Top of STUDY TEXT

Except I’m insanely, ridiculously, obsessively driven, so I will. Twice a day, like clockwork.

I wonder when someone will invent Blogging Anonymous?

In the meantime, what else was I frenetically writing last week?

Well, speaking of Portia, I blogged about the night I almost kissed her. I asked readers to confess if they’d kissed a celebrity. The only one game enough to blab was Jess2, who confessed: “I kissed the lead singer of Wa Wa Nee in the car park before watching the taping of Countdown.” Go Jess!

While comatose in bed, feverish with flu, I got a phone call from someone saying they hoped the rumours weren’t true about me being addicted to ice. That immediately got me upright!

I also thought I’d discovered the secret to finding new love in my mid-40s, with loads of men trying to befriend me and shower me with compliments about my nose on Skype. Bloody scammers. I wrote about it in a blog called I’m A Skype Hottie.

Bottom of STUDY TEXT
Top of PROVIDED DATA

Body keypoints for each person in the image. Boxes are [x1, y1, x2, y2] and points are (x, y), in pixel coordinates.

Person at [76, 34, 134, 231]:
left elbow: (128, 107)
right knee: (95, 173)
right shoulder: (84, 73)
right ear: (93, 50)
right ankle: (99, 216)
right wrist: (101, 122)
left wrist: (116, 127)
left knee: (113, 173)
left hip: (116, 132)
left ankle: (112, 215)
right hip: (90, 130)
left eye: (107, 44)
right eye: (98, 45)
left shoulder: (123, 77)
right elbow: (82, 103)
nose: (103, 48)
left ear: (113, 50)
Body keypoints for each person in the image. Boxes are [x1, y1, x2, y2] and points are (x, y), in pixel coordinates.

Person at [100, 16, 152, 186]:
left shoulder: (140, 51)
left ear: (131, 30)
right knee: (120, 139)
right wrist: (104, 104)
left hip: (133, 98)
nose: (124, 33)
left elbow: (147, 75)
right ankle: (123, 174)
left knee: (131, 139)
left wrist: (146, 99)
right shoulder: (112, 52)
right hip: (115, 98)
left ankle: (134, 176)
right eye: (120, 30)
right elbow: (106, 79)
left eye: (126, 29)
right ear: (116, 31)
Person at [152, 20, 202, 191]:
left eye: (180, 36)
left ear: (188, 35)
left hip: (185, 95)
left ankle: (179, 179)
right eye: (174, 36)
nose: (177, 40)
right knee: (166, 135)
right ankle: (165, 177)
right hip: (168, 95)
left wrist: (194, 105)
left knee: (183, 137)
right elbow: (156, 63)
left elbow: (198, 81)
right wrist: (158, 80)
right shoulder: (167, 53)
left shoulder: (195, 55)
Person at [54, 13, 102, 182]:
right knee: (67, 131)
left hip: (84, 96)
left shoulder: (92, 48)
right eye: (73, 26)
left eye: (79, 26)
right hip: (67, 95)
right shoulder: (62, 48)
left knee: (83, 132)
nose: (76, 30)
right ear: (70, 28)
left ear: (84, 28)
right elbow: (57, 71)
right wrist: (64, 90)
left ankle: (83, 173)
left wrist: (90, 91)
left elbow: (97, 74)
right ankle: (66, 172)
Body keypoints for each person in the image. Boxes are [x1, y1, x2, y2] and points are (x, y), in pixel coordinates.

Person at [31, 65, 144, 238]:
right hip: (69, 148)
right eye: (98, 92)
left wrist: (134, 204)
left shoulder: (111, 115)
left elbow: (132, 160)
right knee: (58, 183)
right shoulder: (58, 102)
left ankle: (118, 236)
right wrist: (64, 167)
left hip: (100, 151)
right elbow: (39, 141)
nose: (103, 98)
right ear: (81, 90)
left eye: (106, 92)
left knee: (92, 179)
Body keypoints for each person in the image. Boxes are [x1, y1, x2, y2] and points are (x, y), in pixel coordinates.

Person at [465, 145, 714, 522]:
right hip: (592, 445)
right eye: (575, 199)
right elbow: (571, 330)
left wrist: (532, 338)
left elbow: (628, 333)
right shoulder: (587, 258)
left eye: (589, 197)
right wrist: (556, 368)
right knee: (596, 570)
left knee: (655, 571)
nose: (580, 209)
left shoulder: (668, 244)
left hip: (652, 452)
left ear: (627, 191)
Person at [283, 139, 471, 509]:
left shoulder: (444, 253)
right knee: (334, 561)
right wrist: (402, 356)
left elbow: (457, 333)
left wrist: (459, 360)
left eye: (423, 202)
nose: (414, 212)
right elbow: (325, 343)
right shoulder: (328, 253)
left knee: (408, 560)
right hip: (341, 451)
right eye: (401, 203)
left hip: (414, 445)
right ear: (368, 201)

Bottom of PROVIDED DATA
Top of PROVIDED DATA

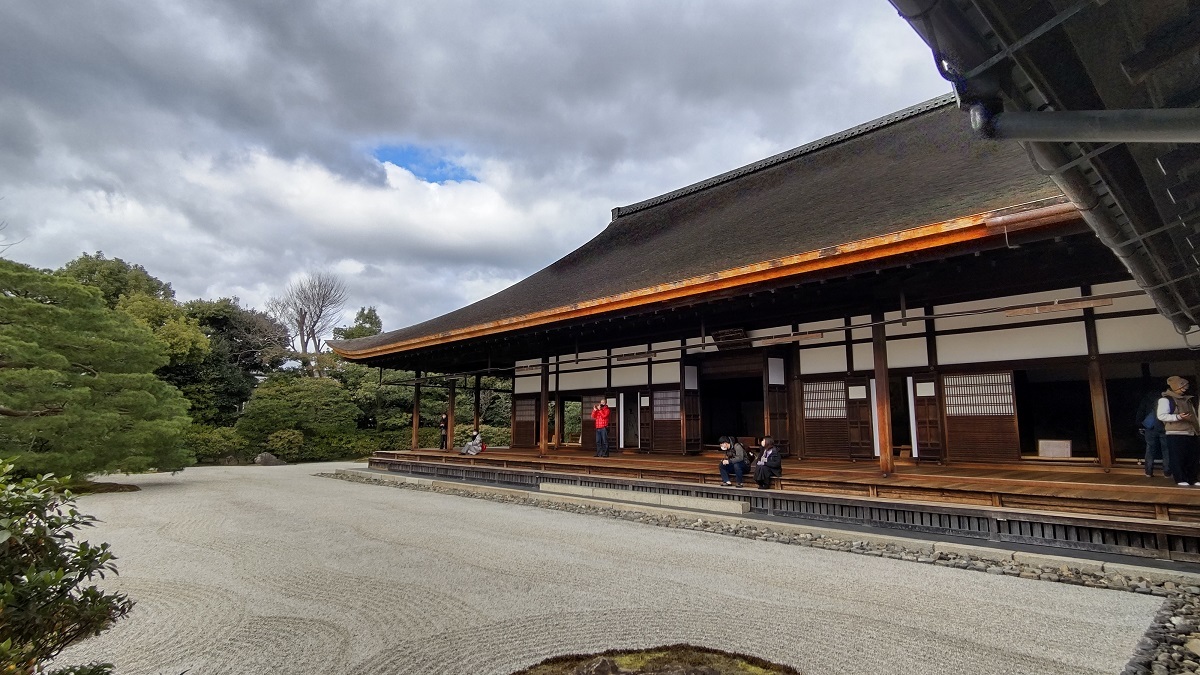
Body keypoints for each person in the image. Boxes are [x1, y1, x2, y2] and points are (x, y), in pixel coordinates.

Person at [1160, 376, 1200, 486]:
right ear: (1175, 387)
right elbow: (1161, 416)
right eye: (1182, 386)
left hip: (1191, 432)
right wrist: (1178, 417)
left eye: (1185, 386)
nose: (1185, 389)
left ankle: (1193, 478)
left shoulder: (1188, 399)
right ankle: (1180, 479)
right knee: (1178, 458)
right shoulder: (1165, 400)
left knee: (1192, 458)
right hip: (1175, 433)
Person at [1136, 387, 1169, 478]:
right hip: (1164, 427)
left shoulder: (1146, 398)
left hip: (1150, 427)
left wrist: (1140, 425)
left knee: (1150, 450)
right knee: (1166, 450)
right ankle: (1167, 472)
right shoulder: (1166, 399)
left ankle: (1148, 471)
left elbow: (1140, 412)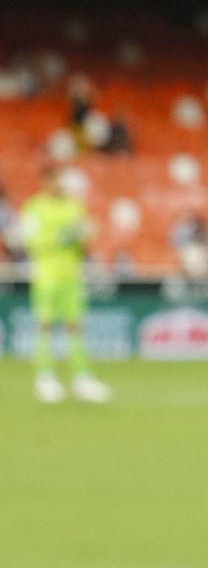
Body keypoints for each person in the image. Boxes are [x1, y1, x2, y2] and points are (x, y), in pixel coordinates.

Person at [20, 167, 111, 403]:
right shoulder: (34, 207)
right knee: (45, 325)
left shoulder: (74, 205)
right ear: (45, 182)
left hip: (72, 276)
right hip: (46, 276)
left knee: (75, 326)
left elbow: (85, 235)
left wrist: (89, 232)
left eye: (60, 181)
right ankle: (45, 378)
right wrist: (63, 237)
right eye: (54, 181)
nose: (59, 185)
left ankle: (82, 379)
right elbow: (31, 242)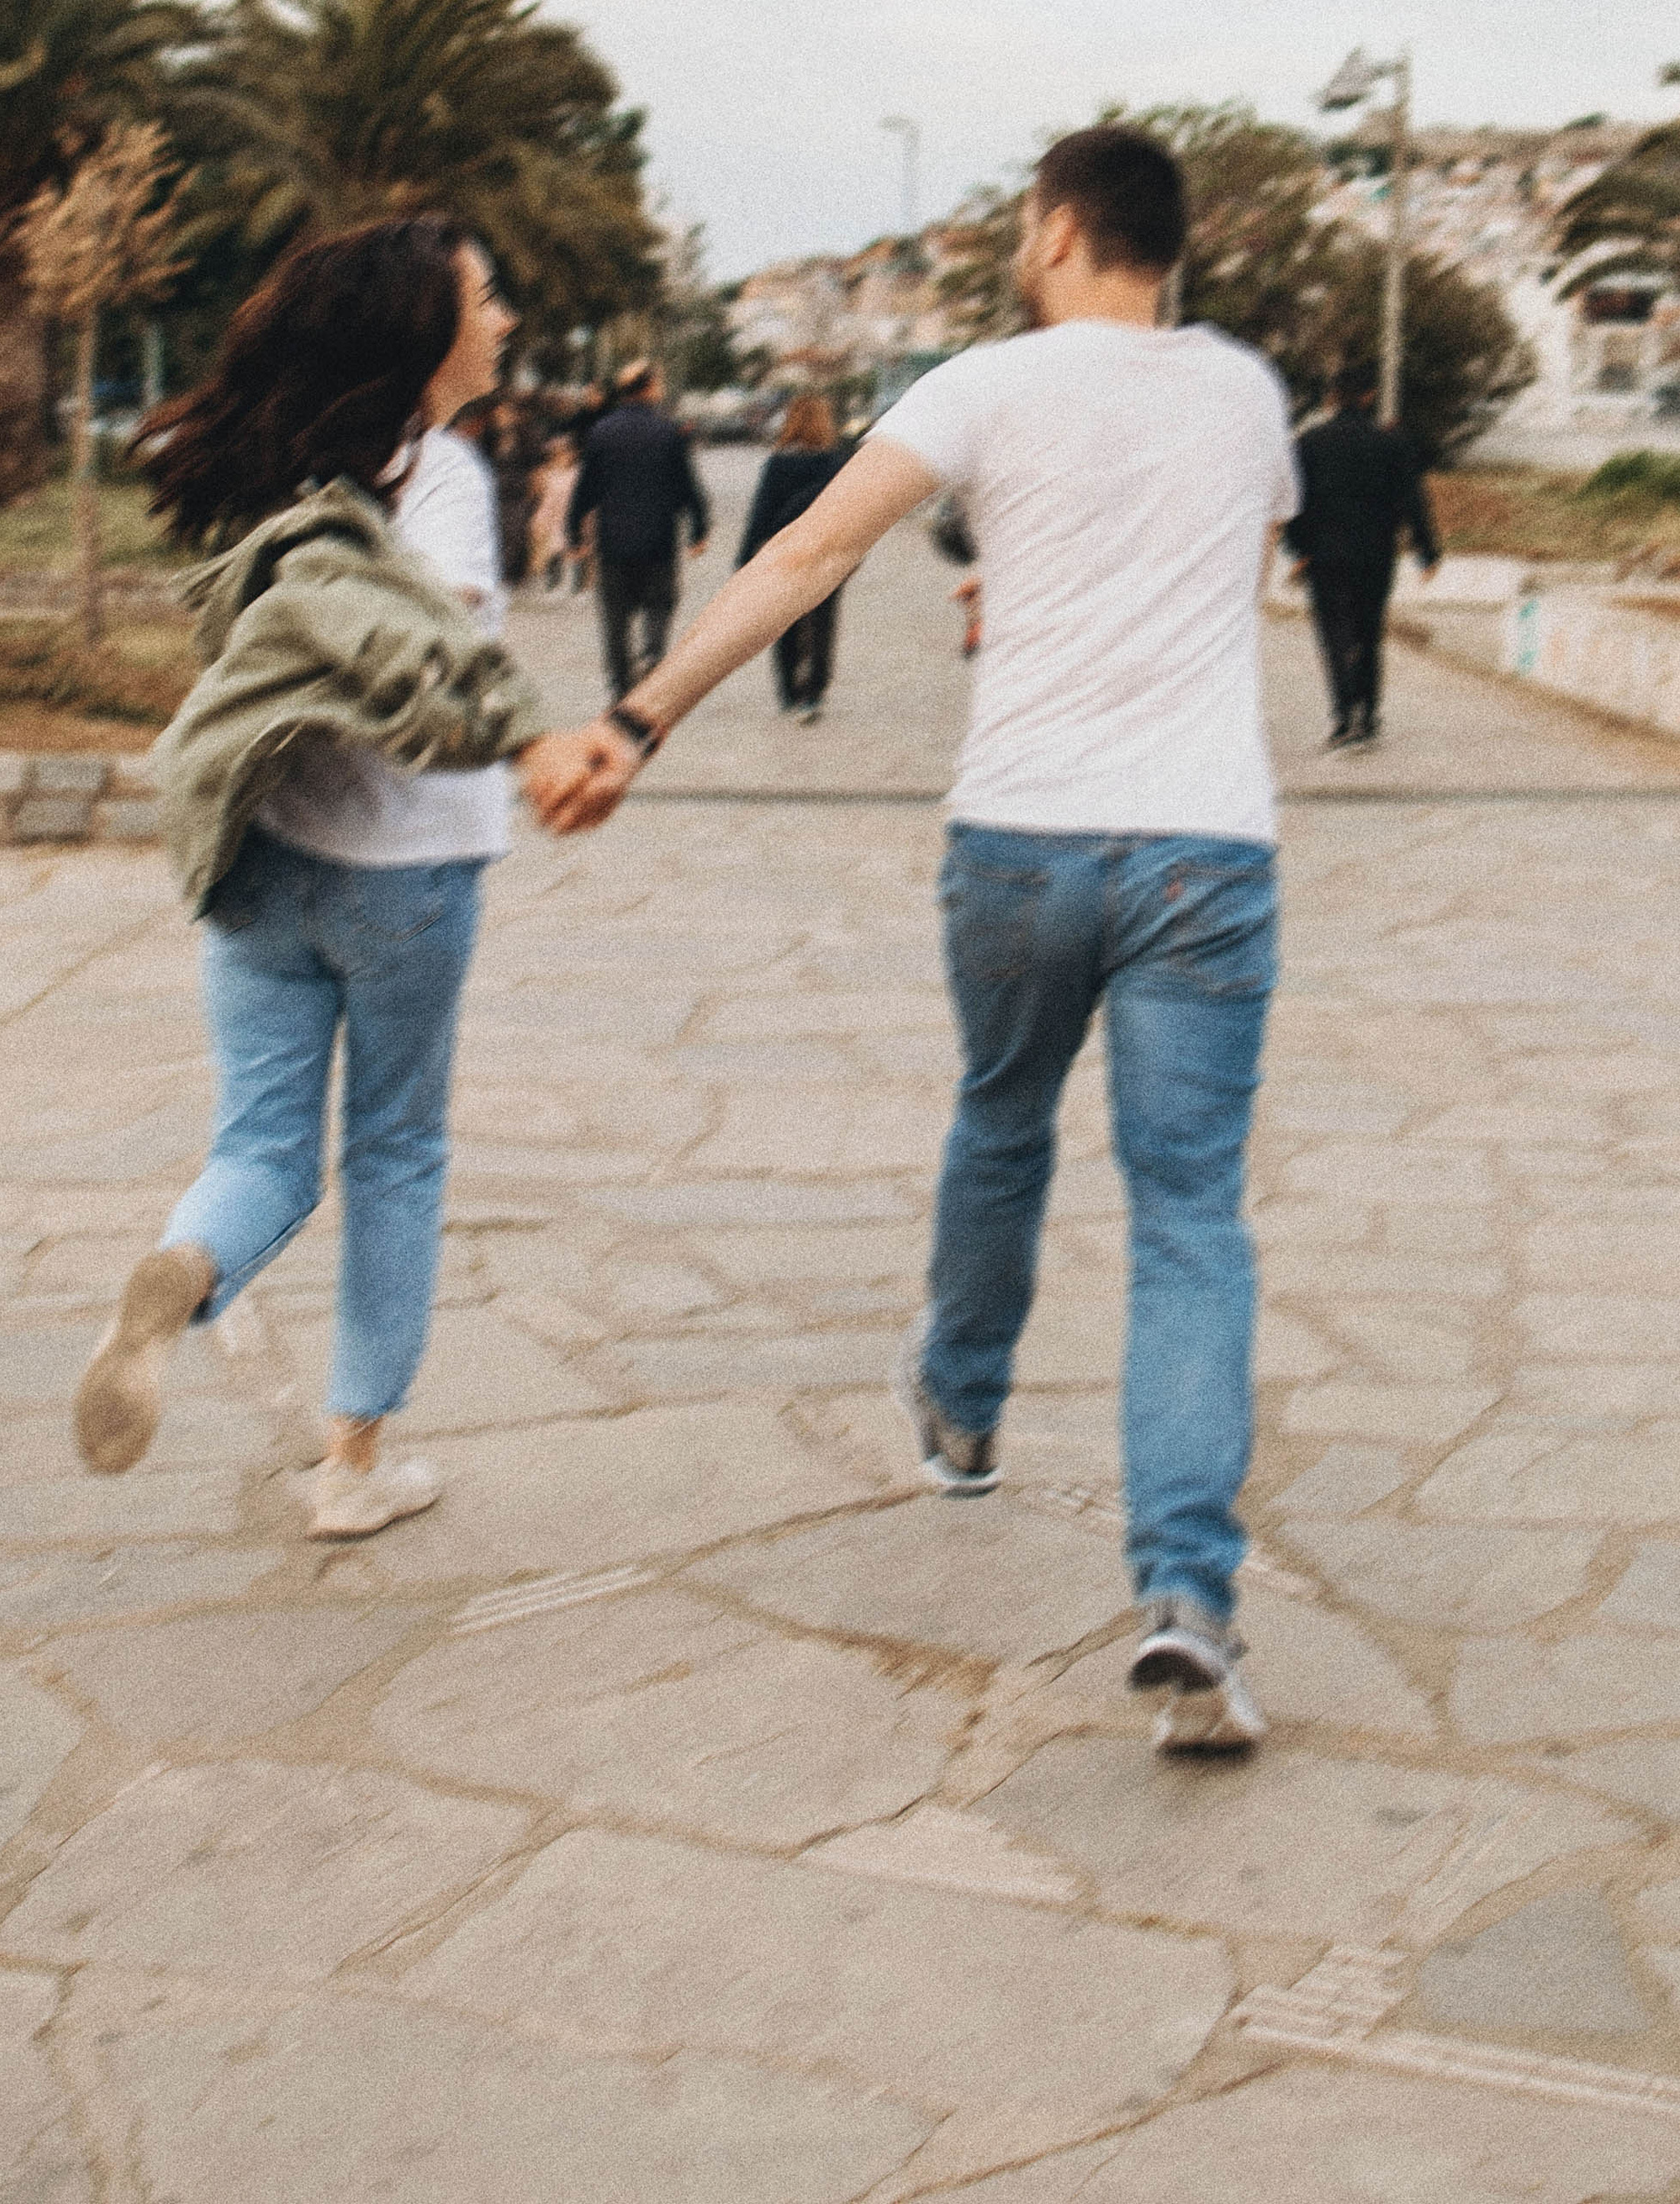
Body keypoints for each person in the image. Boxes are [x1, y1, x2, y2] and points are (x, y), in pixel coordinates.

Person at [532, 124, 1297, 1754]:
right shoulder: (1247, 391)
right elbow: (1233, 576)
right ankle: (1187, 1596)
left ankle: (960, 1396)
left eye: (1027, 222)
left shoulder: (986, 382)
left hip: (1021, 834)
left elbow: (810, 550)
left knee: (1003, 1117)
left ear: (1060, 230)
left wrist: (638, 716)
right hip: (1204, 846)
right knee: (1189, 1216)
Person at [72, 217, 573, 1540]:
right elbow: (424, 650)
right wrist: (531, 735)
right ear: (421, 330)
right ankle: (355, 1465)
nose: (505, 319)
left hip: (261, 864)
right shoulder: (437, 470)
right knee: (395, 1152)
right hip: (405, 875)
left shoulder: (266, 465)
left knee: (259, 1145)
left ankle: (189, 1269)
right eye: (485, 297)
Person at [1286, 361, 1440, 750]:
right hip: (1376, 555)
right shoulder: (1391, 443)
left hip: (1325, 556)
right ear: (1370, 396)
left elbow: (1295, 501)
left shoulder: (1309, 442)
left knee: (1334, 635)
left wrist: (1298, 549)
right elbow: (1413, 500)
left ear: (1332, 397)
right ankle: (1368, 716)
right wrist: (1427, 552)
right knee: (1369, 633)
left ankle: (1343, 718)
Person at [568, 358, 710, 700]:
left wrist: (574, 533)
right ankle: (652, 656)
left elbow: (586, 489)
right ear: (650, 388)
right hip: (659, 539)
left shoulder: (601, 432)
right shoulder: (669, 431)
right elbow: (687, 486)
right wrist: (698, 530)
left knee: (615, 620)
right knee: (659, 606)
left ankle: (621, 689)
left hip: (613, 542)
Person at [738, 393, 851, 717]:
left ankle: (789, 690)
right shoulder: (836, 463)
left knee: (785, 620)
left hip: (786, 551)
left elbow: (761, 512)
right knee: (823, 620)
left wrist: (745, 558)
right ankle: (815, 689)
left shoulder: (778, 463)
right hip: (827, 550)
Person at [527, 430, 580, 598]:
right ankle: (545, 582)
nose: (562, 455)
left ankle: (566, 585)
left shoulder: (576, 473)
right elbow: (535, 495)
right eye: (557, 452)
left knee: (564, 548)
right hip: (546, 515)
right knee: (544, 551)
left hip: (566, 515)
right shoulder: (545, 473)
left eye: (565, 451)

Bottom of PROVIDED DATA
Top of PROVIDED DATA

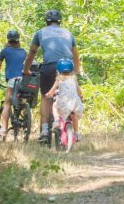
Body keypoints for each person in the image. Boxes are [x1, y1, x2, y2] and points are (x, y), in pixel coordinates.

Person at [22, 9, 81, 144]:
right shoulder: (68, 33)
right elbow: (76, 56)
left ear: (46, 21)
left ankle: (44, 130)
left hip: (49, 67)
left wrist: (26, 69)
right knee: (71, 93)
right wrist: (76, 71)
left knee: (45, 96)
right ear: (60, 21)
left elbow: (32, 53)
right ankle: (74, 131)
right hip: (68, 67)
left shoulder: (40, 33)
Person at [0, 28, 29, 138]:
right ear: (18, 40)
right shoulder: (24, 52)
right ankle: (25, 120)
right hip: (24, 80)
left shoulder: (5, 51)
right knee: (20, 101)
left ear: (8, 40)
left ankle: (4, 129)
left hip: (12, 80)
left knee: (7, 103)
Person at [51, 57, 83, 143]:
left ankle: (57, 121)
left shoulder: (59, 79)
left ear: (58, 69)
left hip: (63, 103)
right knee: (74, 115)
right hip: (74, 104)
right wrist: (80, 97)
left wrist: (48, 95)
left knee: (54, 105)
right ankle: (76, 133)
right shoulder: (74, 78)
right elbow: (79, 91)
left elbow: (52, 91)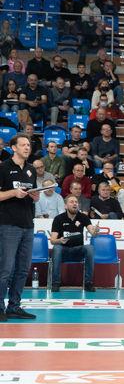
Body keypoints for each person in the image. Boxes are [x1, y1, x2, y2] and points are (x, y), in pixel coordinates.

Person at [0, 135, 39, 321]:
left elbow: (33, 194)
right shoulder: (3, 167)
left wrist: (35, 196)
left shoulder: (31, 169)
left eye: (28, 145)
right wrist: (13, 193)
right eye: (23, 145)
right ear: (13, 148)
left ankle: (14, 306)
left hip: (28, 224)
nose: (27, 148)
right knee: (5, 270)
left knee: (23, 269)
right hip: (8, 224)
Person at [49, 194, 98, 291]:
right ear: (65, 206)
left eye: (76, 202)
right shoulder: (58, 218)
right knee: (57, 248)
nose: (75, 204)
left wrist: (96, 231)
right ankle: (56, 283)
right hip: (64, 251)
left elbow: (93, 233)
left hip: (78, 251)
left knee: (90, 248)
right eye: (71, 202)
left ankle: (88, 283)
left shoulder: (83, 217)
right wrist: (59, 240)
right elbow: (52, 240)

Bottom of PROVIDED DATA

* **WHAT THIS TASK INVOLVES**
Carry on the text about a week of blogging, starting right after its final sentence. The records have no connection to the text about a week of blogging.

* **WRITTEN REPLY**
Still under-the-weather but determined not to cancel date night, I went to a yummy Spanish restaurant with Husband on our first date FOREVER. All the details are at Sick Of It.

And then there was My latest cock-up.

In the world of celeb, I’m ashamed to say, it was pretty much the week of the boob: Kanye squeezed Kim’s, Oprah’s distasteful co-star talked about her “big ‘ol titties” plus Miranda Kerr and Kate Hudson went topless, meanwhile, just for a change, Rihanna flashed her butt cheeks instead.  Oh, and Matt Damon talked about his butt cheeks here, sadly no flashing though.

Oh, and I had a good giggle that Russell Crowe spotted a UFO over the Botanic Gardens and posted a video of it on youTube. See it here.

Perhaps the most controversial of my written output at ivillage.com.au this week was Doctor threatens to call police after woman refuses emergency C-section. The heading pretty much speaks for itself and the story provoked lots of heated discussion in the comment section and on Facebook. Perhaps the most controversial comment was from Susie m and it had nothing to do with the C-section: “She doesn’t care that much about the baby or she would have lost weight & not given it gestational diabetes.”

Oh-kay.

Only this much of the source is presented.